Liberals aimed to win 50 signatures on a letter to their leaders opposing the deal to make it clear they could defeat the healthcare bill on the floor.
and House Speaker Nancy Pelosi (D-CA) has targeted her anger not at the Blue Dogs, but at the Health Insurance companies:
"They are the villains in this. They have been part of the problem in a major way," Pelosi said of the insurance industry after her weekly press conference. "It's almost immoral, what they are doing," she said, referring to industry lobbying against a public insurance plan option. "Of course, they've been immoral all along. They are doing everything in their power to stop a public option from happening, and the public has to know about it."
Ezra Klein offers his analysis:
House liberals are afraid of the dynamic in which good bills face Blue Dog opposition in the final mile and are aggressively watered down. Senate liberals are afraid of the same. And throwing this final compromise with the Blue Dogs into doubt is a show of strength. After all, House liberals feel they've already compromised plenty: Coming down from single-payer is a compromise. Cordoning the public plan off on the Health Insurance Exchange is a compromise. The whole bill is one big compromise, and every subsequent iteration is a compromise stacked atop a compromise placed upon a compromise. At some point, the compromises have to stop. Or, better yet, they have to go in the other direction.

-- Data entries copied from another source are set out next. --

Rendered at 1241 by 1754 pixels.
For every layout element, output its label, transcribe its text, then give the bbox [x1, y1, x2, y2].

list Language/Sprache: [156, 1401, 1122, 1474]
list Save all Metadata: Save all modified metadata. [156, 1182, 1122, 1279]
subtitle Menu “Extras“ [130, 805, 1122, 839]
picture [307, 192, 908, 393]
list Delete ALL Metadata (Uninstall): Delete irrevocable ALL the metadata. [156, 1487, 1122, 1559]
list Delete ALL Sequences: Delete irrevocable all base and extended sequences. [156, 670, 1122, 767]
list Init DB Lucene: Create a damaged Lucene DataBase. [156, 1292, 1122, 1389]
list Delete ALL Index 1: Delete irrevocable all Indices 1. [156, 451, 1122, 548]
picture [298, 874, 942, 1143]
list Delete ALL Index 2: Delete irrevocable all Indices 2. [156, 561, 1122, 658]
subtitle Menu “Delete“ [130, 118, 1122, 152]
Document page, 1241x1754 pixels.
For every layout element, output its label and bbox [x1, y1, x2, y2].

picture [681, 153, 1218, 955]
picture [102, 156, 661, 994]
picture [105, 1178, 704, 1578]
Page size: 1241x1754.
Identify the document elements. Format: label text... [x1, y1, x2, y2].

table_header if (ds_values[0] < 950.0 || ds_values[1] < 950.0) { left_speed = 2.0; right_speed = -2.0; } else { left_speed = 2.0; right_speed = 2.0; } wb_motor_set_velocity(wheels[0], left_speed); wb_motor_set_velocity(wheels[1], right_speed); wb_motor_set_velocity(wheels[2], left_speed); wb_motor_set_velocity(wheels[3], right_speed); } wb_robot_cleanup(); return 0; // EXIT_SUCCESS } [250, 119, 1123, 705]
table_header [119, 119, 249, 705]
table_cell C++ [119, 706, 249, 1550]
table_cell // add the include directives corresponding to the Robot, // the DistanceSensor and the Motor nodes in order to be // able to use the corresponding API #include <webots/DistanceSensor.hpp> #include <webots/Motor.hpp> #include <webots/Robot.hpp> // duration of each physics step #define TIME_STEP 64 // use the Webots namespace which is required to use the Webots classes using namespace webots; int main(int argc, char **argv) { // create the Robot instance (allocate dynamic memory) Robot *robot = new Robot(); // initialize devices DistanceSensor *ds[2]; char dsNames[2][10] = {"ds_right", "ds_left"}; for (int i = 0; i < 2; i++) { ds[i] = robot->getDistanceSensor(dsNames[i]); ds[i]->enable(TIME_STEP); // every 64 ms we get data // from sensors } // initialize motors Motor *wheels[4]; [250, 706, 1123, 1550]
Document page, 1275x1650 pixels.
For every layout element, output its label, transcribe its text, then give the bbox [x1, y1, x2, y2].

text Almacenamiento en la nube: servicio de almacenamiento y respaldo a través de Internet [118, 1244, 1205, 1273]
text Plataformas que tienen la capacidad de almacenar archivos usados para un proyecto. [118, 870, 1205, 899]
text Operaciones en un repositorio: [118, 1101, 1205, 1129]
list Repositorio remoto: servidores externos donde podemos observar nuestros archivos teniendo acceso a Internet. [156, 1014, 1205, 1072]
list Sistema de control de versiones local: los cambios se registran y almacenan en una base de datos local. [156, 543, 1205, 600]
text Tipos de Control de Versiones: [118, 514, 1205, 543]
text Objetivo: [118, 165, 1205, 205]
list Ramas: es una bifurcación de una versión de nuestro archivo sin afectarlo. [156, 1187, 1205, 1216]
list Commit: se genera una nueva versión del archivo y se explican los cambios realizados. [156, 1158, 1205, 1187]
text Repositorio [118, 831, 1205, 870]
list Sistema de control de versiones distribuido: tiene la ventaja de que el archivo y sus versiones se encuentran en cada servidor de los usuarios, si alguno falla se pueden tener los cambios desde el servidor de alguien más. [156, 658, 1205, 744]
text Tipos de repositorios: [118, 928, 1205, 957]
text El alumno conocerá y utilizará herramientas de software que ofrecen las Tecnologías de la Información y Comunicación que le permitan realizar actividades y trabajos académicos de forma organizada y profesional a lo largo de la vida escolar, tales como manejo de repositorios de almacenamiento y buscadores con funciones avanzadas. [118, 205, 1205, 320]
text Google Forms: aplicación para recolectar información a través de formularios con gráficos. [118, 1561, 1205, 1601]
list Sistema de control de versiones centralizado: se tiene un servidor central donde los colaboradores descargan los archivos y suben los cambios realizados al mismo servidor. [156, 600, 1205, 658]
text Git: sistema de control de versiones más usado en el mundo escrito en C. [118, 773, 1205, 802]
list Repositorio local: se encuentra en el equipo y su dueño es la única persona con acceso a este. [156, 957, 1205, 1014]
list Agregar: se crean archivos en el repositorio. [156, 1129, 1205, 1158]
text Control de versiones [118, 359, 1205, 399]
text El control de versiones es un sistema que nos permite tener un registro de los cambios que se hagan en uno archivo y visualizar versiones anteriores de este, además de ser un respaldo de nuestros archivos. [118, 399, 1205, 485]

In the midst of all of this it is amazing to remember that all of this compromise is being done with a small number of members of a small conservative coalition inside each Chamber of Congress where the Democrats hold majorities. In the Senate, where the Democrats hold 60 seats, the Chairman of the Senate Finance Committee Max Baucus (D-MT), has been holding closed door meetings with a few Blue Dogs to work on a bipartisan compromise but has yet to emerge with a bill.
It appears to me that the compromise is being done not only to push back voting on legislation, but also to tweak the public option so that the insurance companies will not feel too threatened. It is going to be crucial for citizens to contact their representatives and for organizations that still wish to see a strong and robust public option to stay very vocal while Congress is in recess. These lobbyists for the insurance industry are very powerful and what we may end up with is a mediocre bill with no guarantee of a public option. What kind of true reform would that be?